The toughest part of blogging is keeping up the urge to blog seven days a week. This post, inspired by Orwell, started out as my quest to find out why I blog, but it kinda evolved into an outline on why you should too.
Trust me on this one: blogging’s tough to keep up with, there’s no clear end game but it’s totally worth it!
So blogging newbies, if you’re expecting a quick return on investment with your new hobby I’d say, don’t even start. You are likely to shed your blogging interest much like a New Year’s resolution:
“Avocational” bloggers are likely to drop off simply because it’s hard work to keep up the pace. Writing an insightful 700 word article several times a week, for no or little money, is far more taxing than snapping a photo or sending a 140 character tweet. That’s part of the reason a 2010 Pew study showed that the rate of blogging was declining among teens and young adults, who were instead spending their time on social networks.
But if you’re willing to stick with it, read on. Here’s why blogging matters to every single one of us (yes, every one reading this post):
1. Blogging gives you a voice
Blogs traffic in ideas and as a professional if you’ve ideas other than what your boss demands of you in a daily job, than a blog is the best way to share it widely. Quora or LinkedIn or Twitter sure help, but you’re playing in somebody else’s playground. I say build a blog yourself and it’s all you. You own your words, your ideas.
Writing is still the clearest and most definitive medium for demonstrating expertise on the web. But as thought leaders like Gary Vaynerchuk have shown with video blogging and fellow HBR blogger Mitch Joel with podcasting (i.e., audio blogging), as long as your content is rich and thoughtful, you can still build up a massive following and reputation regardless of your channel. In an information-hungry world, there will always be a need for expert content. And there will always be more readers and “retweeters” than there will be creators.
2. Use that voice with purpose
If you want to have an impact, you might as well be the one setting the agenda by leading with your ideas to influence the world. Reminded me (yes, I think of most things in life as a Steve Jobs quote) of something Steve Jobs said:
When you grow up you tend to get told the world is the way it is and you’re life is to live your life inside this world; try not to bash into the walls too much, try to have a nice family life, have fun, save a little money.

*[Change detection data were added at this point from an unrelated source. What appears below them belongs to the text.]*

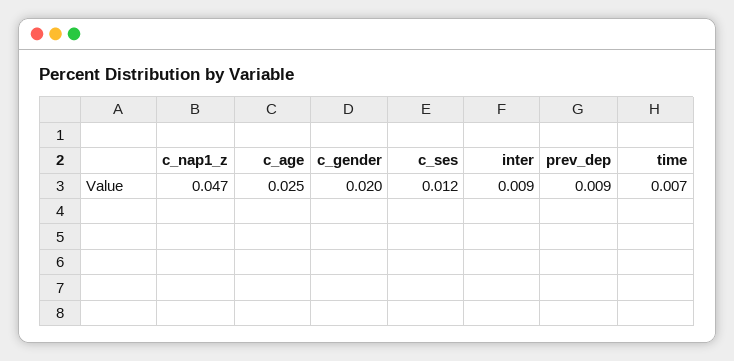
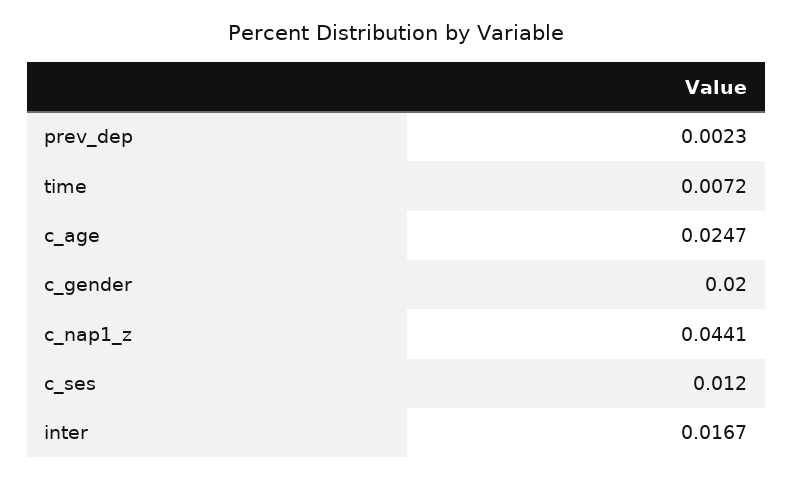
c_nap1_z: 0.047 -> 0.0441
inter: 0.009 -> 0.0167
prev_dep: 0.009 -> 0.0023

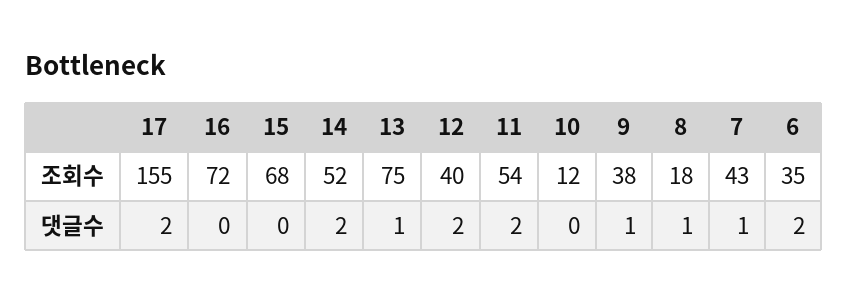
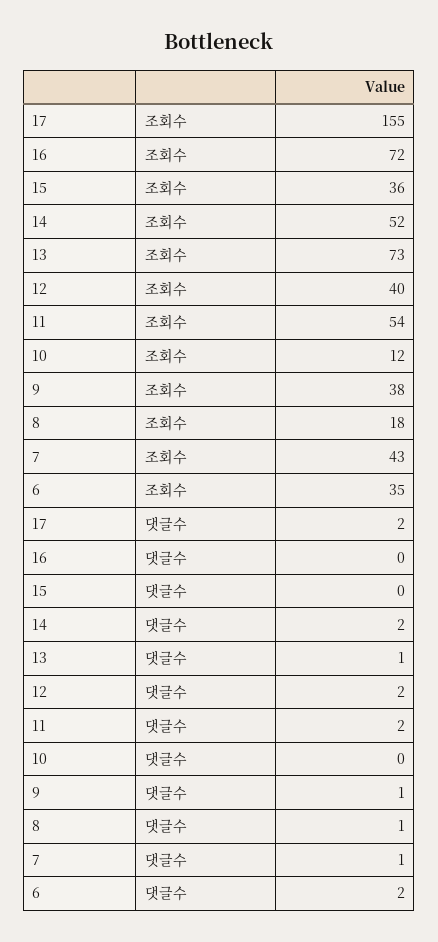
15, 조회수: 68 -> 36
13, 조회수: 75 -> 73

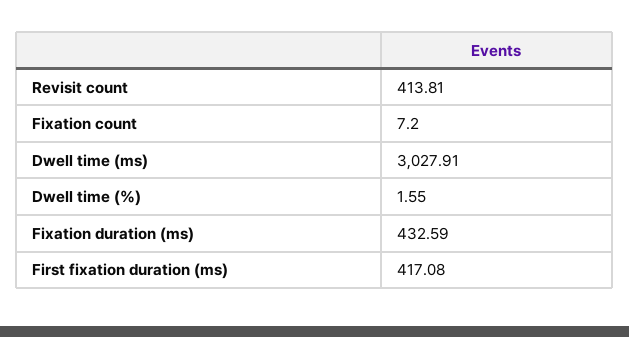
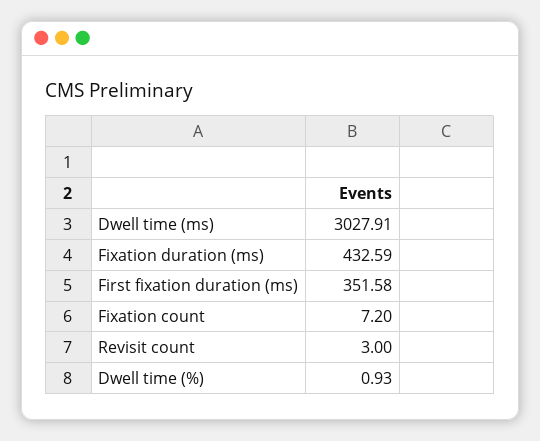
Revisit count: 413.81 -> 3
Dwell time (%): 1.55 -> 0.93
First fixation duration (ms): 417.08 -> 351.58

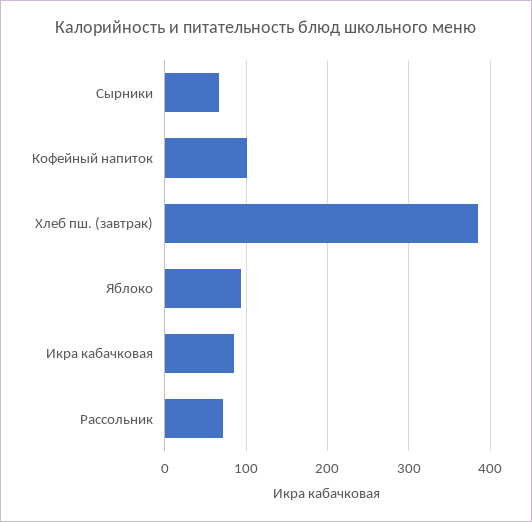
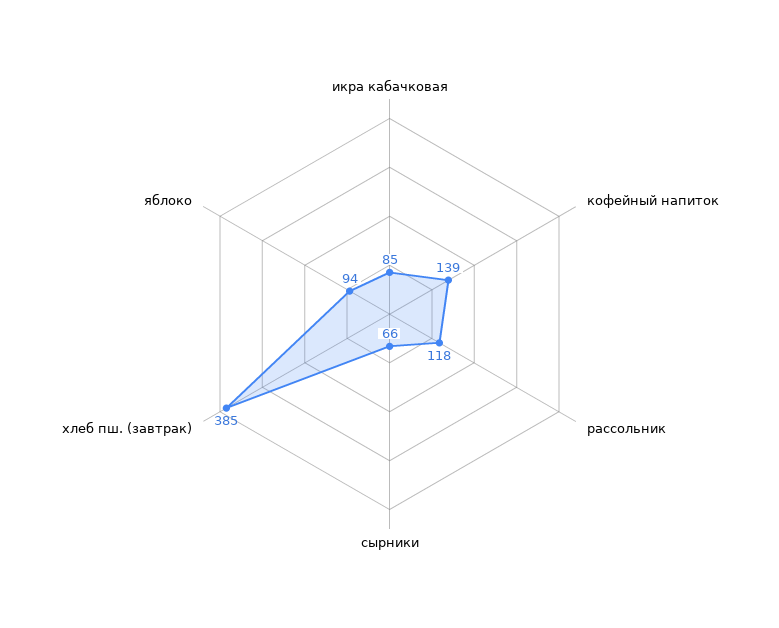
Кофейный напиток: 100 -> 139
Рассольник: 70 -> 118

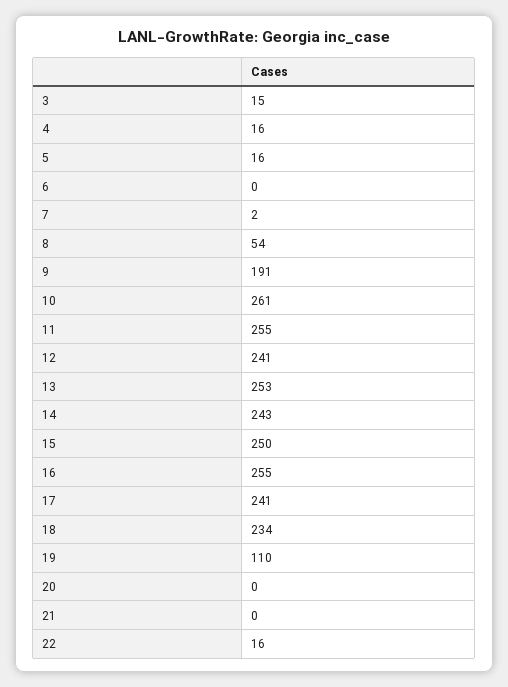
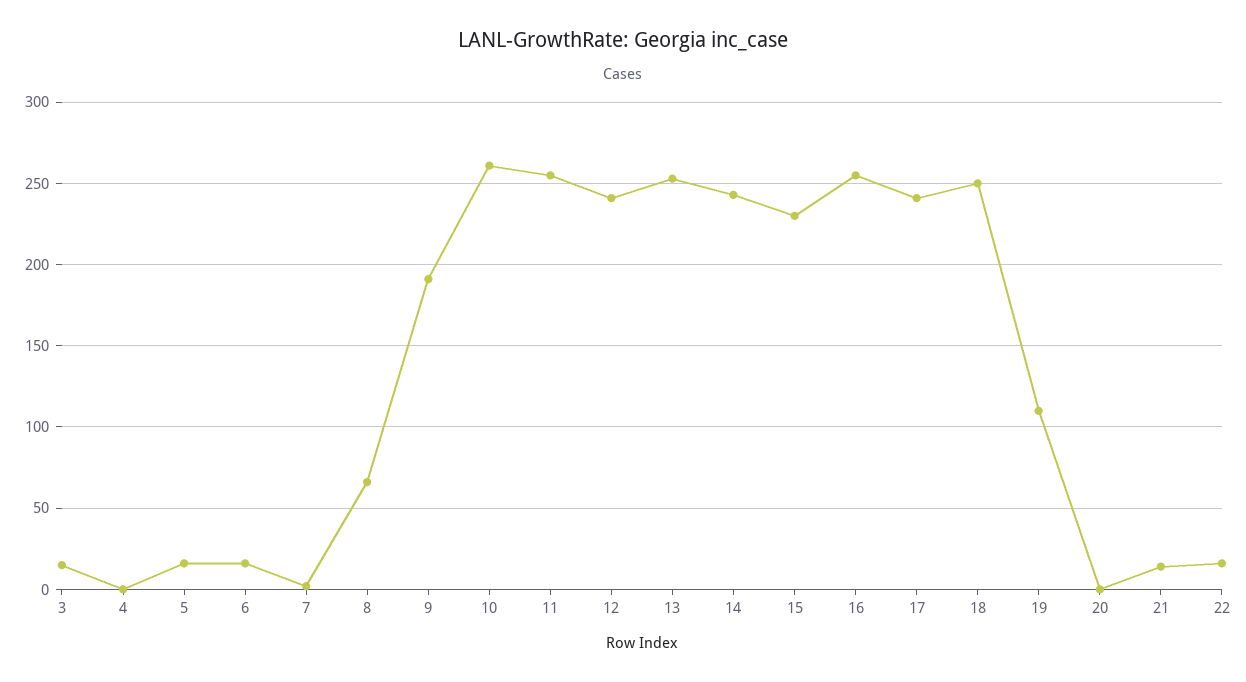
4: 16 -> 0
6: 0 -> 15
8: 54 -> 65
15: 250 -> 230
18: 234 -> 250
21: 0 -> 15

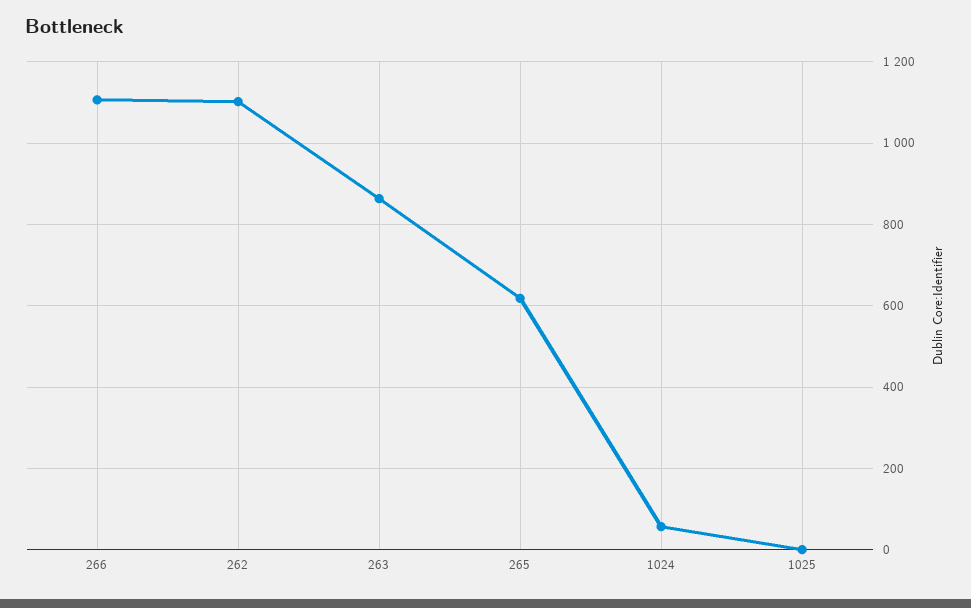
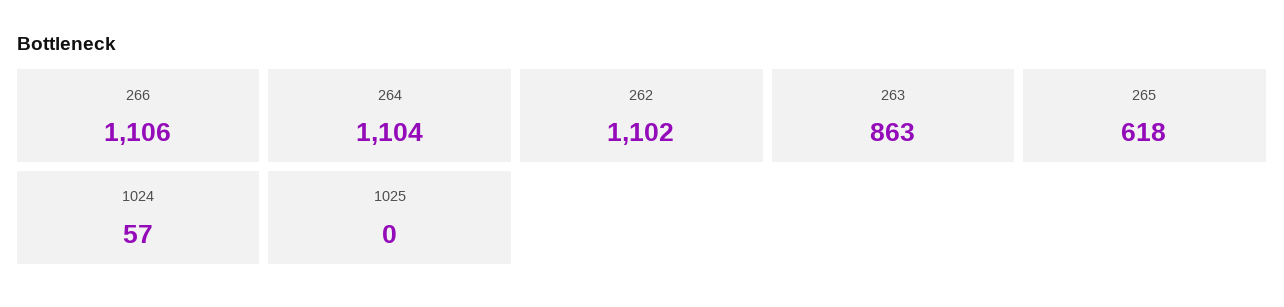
264: none -> 1104

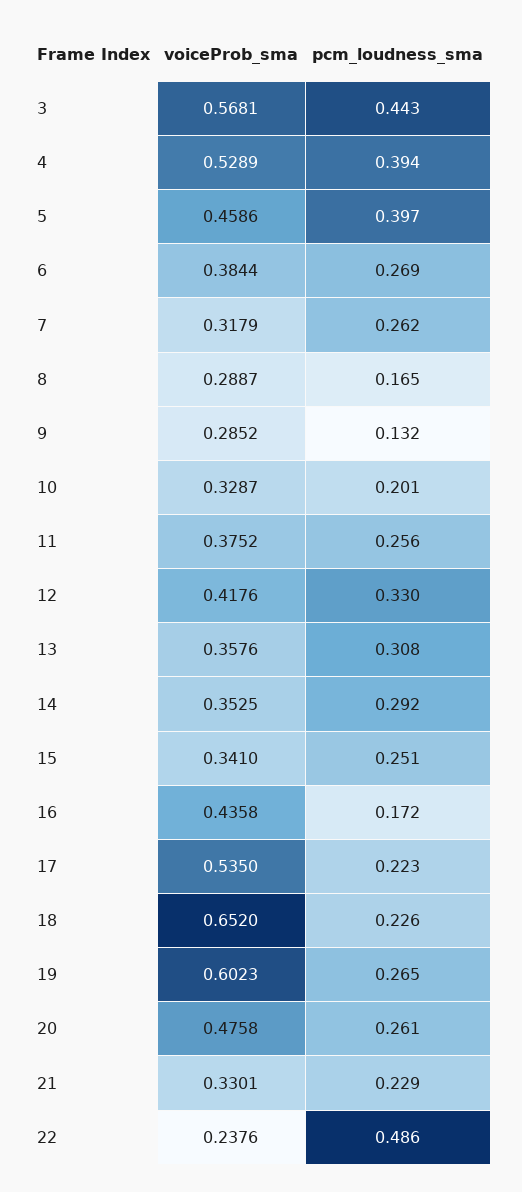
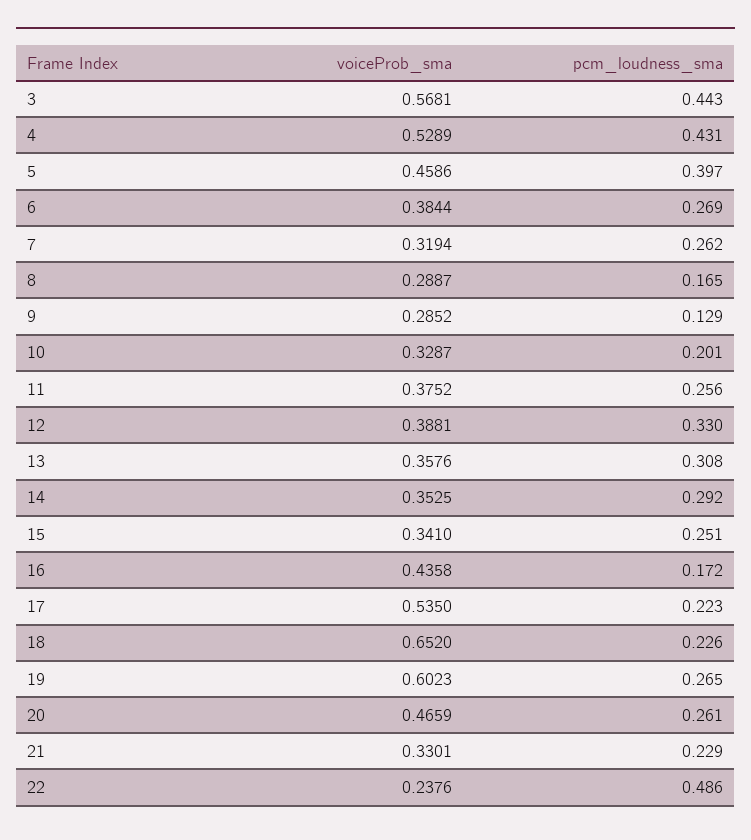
pcm_loudness_sma, 4: 0.394 -> 0.431
voiceProb_sma, 7: 0.3179 -> 0.3194
pcm_loudness_sma, 9: 0.132 -> 0.129
voiceProb_sma, 12: 0.4176 -> 0.3881
voiceProb_sma, 20: 0.4758 -> 0.4659

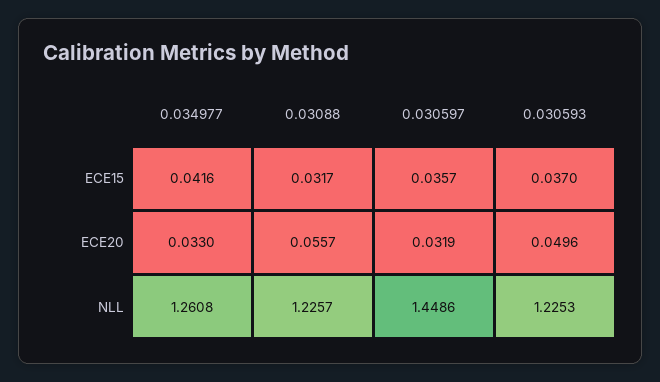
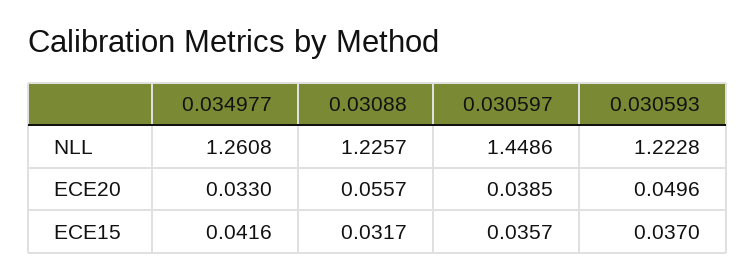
0.030597, ECE20: 0.0319 -> 0.0385
0.030593, NLL: 1.2253 -> 1.2228

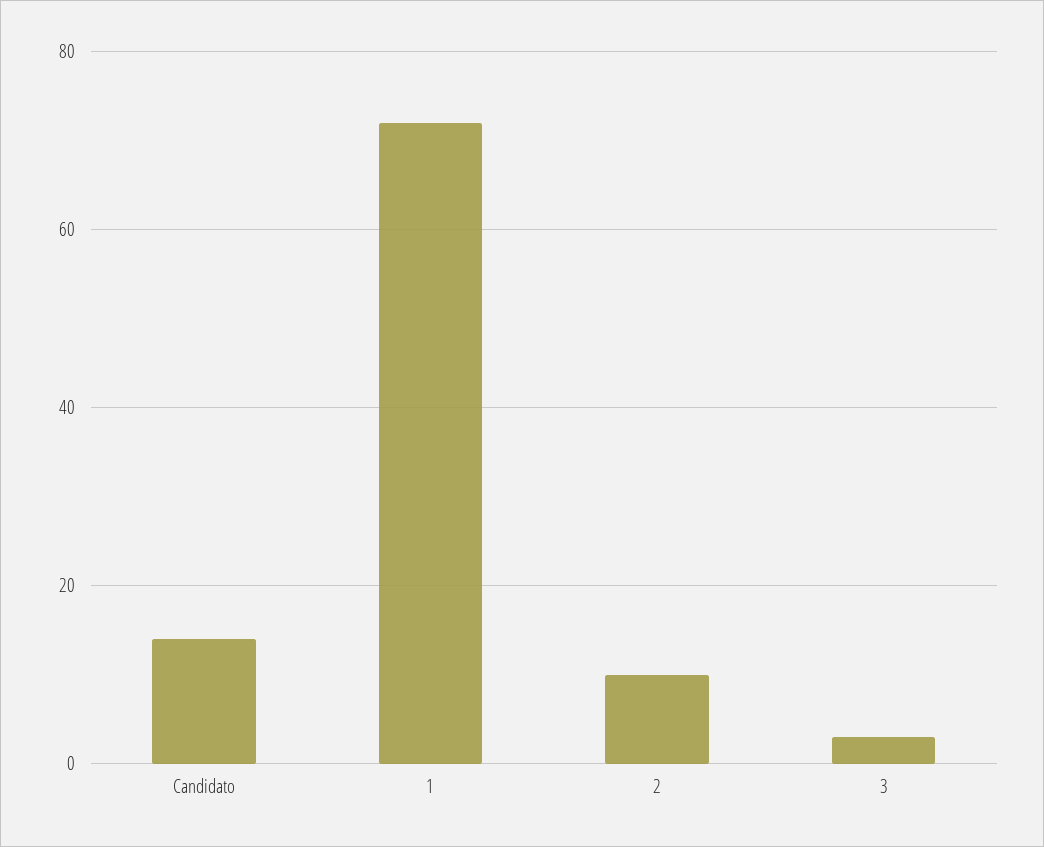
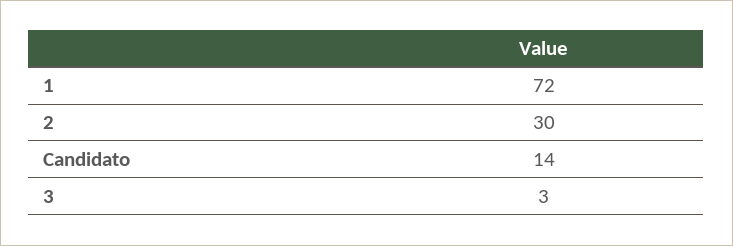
2: 10 -> 30

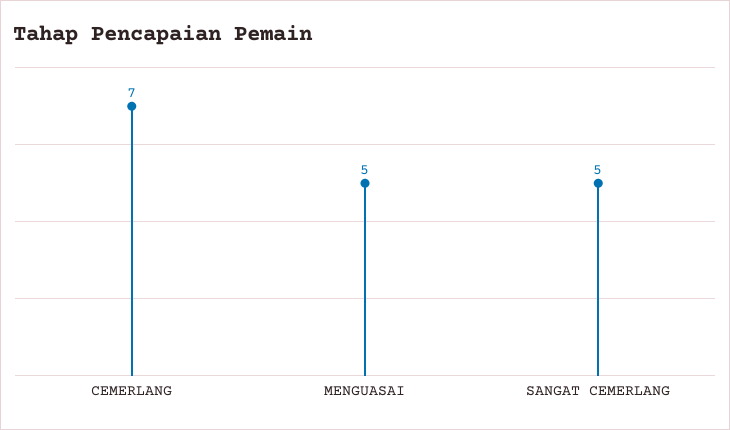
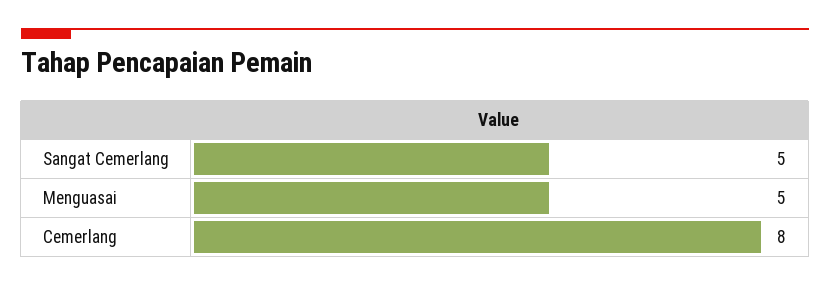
CEMERLANG: 7 -> 8

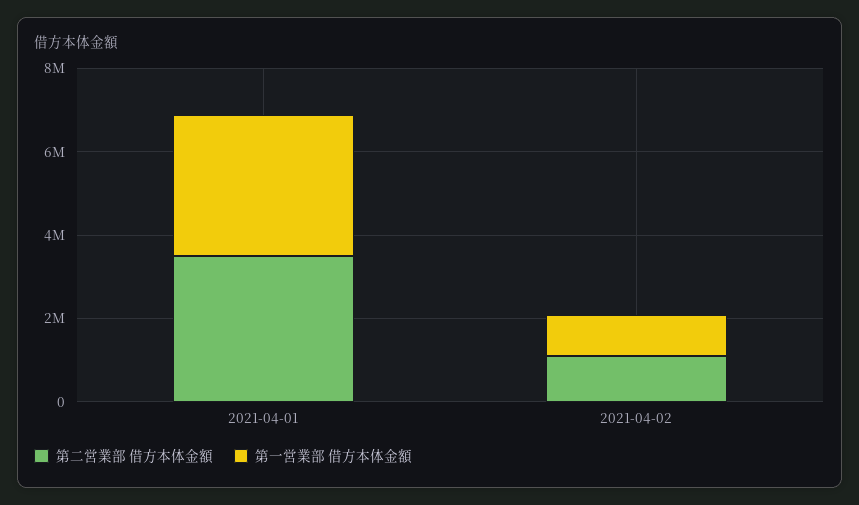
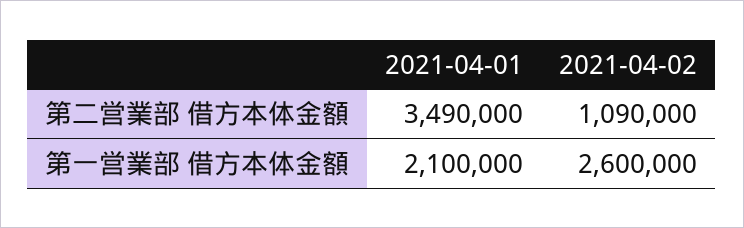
第一営業部 借方本体金額, 2021-04-01: 3500000 -> 2100000
第一営業部 借方本体金額, 2021-04-02: 1000000 -> 2600000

That’s a very limited life.
Life can be much broader. Once you discover one simple fact and that is everything around you that you call life was made up by people that were no smarter than you.
You can change it, you can influence it, you can build your own things that other people can use.
Once you learn that, you’ll never be the same again.
This thinking echoes one of Orwell’s motives for writing:
Political purpose: Using the word ‘political’ in the widest possible sense. Desire to push the world in a certain direction, to alter other peoples’ idea of the kind of society that they should strive after.
And, I think any good blog or book has a serious purpose. The rest of them blogs are boring as hell; kinda like some of the older posts I wrote in Act II of writing this blog. A mistake I don’t plan on making again.
3. Blogging sharpens your mind
Nothing clarifies the mind better than the concerted effort to write a blog post. I learned this from @adamnash who, besides being a prolific blogger himself, also used to be a strong advocate of product managers on his team writing posts for the company blog as an exercise in thinking through product features from a user’s perspective.
What’s true for product managers is true for any professional across the board. Much like the iPhone’s limited mobile real estate forces designers to surface the most important features efficiently, a blank page on a blog forces you to channel your ideas on topics that mean something to your career.
Open an empty word document and try writing down the first thing that comes to mind about your “job” today.
Try it, it’s a liberating act.
4. Blogging helps you connect the dots
Facebook may connect you with people you already know, but knowledge networks like Twitter or Quora connect you with people you gotta know. A blog is the epitome of this dynamic.
I’m still good friends with the first group of bloggers I stumbled upon when I started this blog. Folks like Ann Handley, Jeremiah Owyang or Mack Collier among others. As time progresses, your thinking evolves, you focus on areas your mind leads you to (in my case – social networking) and you find other equally insightful bloggers to friend.
Fact is: blogging expands your circle of professional connections but more importantly guides you towards people who are more in line with your professional thinking.
So have I made a persuasive case for blogging? Frankly, this post is more a personal rallying cry to help me sustain my blogging, but rest assured blogging changed my life once and I’m betting on it doing the same again.
As Steve Jobs said:
You can’t connect the dots looking forward; you can only connect them looking backwards. So you have to trust that the dots will somehow connect in your future. You have to trust in something – your gut, destiny, life, karma, whatever. Because believing that the dots will connect down the road will give you the confidence to follow your heart even when it leads you off the well worn path; and that will make all the difference.
So blog. Do it if you really love what you do. Heck, do it if you don’t love what you currently do.
And the dots will eventually connect.